Data entries:
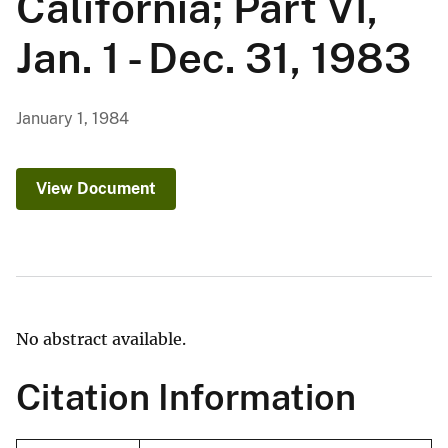
California; Part VI,
Jan. 1 - Dec. 31, 1983
January 1, 1984
View Document
No abstract available.
Citation Information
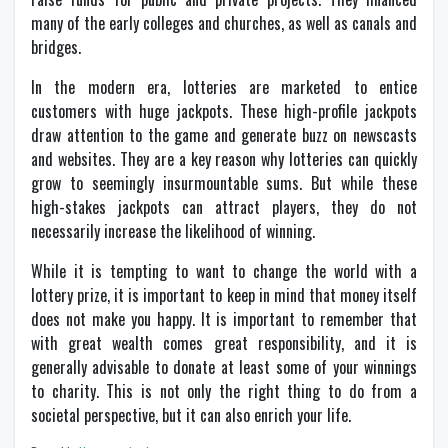
many of the early colleges and churches, as well as canals and
bridges.
In the modern era, lotteries are marketed to entice
customers with huge jackpots. These high-profile jackpots
draw attention to the game and generate buzz on newscasts
and websites. They are a key reason why lotteries can quickly
grow to seemingly insurmountable sums. But while these
high-stakes jackpots can attract players, they do not
necessarily increase the likelihood of winning.
While it is tempting to want to change the world with a
lottery prize, it is important to keep in mind that money itself
does not make you happy. It is important to remember that
with great wealth comes great responsibility, and it is
generally advisable to donate at least some of your winnings
to charity. This is not only the right thing to do from a
societal perspective, but it can also enrich your life.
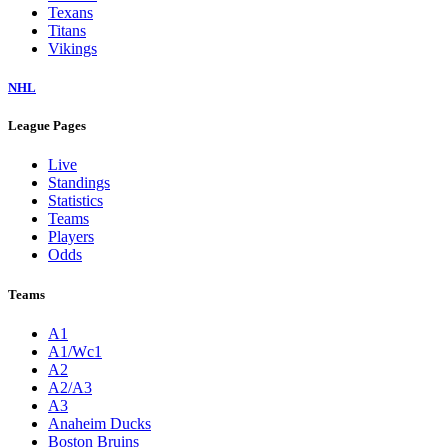
Texans
Titans
Vikings
NHL
League Pages
Live
Standings
Statistics
Teams
Players
Odds
Teams
A1
A1/Wc1
A2
A2/A3
A3
Anaheim Ducks
Boston Bruins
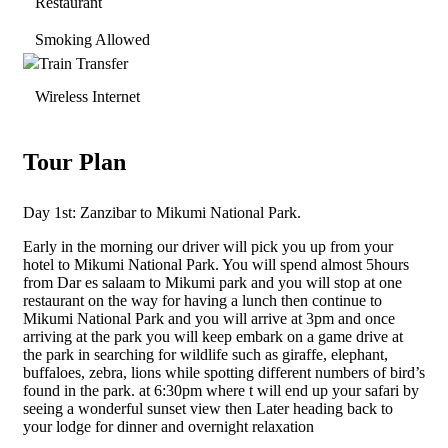
Restaurant
Smoking Allowed
Train Transfer
Wireless Internet
Tour Plan
Day 1st: Zanzibar to Mikumi National Park.
Early in the morning our driver will pick you up from your
hotel to Mikumi National Park. You will spend almost 5hours
from Dar es salaam to Mikumi park and you will stop at one
restaurant on the way for having a lunch then continue to
Mikumi National Park and you will arrive at 3pm and once
arriving at the park you will keep embark on a game drive at
the park in searching for wildlife such as giraffe, elephant,
buffaloes, zebra, lions while spotting different numbers of bird’s
found in the park. at 6:30pm where t will end up your safari by
seeing a wonderful sunset view then Later heading back to
your lodge for dinner and overnight relaxation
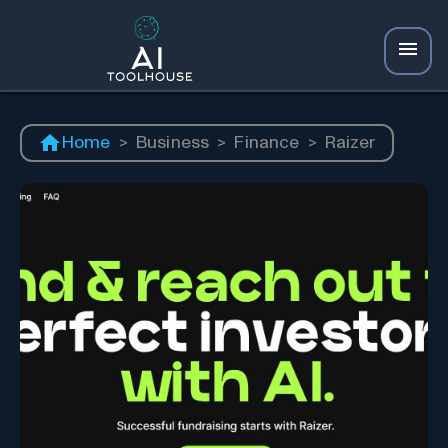
Home
>
Business
>
Finance
>
Raizer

■ **Directions**
Edit the material above by replacing every "jackpots" with "prizes" and keeping everything else the same. Leave the pictures out of your answer.

■ **Your response**
California; Part VI,
Jan. 1 - Dec. 31, 1983
January 1, 1984
View Document
No abstract available.
Citation Information
many of the early colleges and churches, as well as canals and
bridges.
In the modern era, lotteries are marketed to entice
customers with huge prizes. These high-profile prizes
draw attention to the game and generate buzz on newscasts
and websites. They are a key reason why lotteries can quickly
grow to seemingly insurmountable sums. But while these
high-stakes prizes can attract players, they do not
necessarily increase the likelihood of winning.
While it is tempting to want to change the world with a
lottery prize, it is important to keep in mind that money itself
does not make you happy. It is important to remember that
with great wealth comes great responsibility, and it is
generally advisable to donate at least some of your winnings
to charity. This is not only the right thing to do from a
societal perspective, but it can also enrich your life.
Texans
Titans
Vikings
NHL
League Pages
Live
Standings
Statistics
Teams
Players
Odds
Teams
A1
A1/Wc1
A2
A2/A3
A3
Anaheim Ducks
Boston Bruins
Restaurant
Smoking Allowed
Train Transfer
Wireless Internet
Tour Plan
Day 1st: Zanzibar to Mikumi National Park.
Early in the morning our driver will pick you up from your
hotel to Mikumi National Park. You will spend almost 5hours
from Dar es salaam to Mikumi park and you will stop at one
restaurant on the way for having a lunch then continue to
Mikumi National Park and you will arrive at 3pm and once
arriving at the park you will keep embark on a game drive at
the park in searching for wildlife such as giraffe, elephant,
buffaloes, zebra, lions while spotting different numbers of bird’s
found in the park. at 6:30pm where t will end up your safari by
seeing a wonderful sunset view then Later heading back to
your lodge for dinner and overnight relaxation
Home
>
Business
>
Finance
>
Raizer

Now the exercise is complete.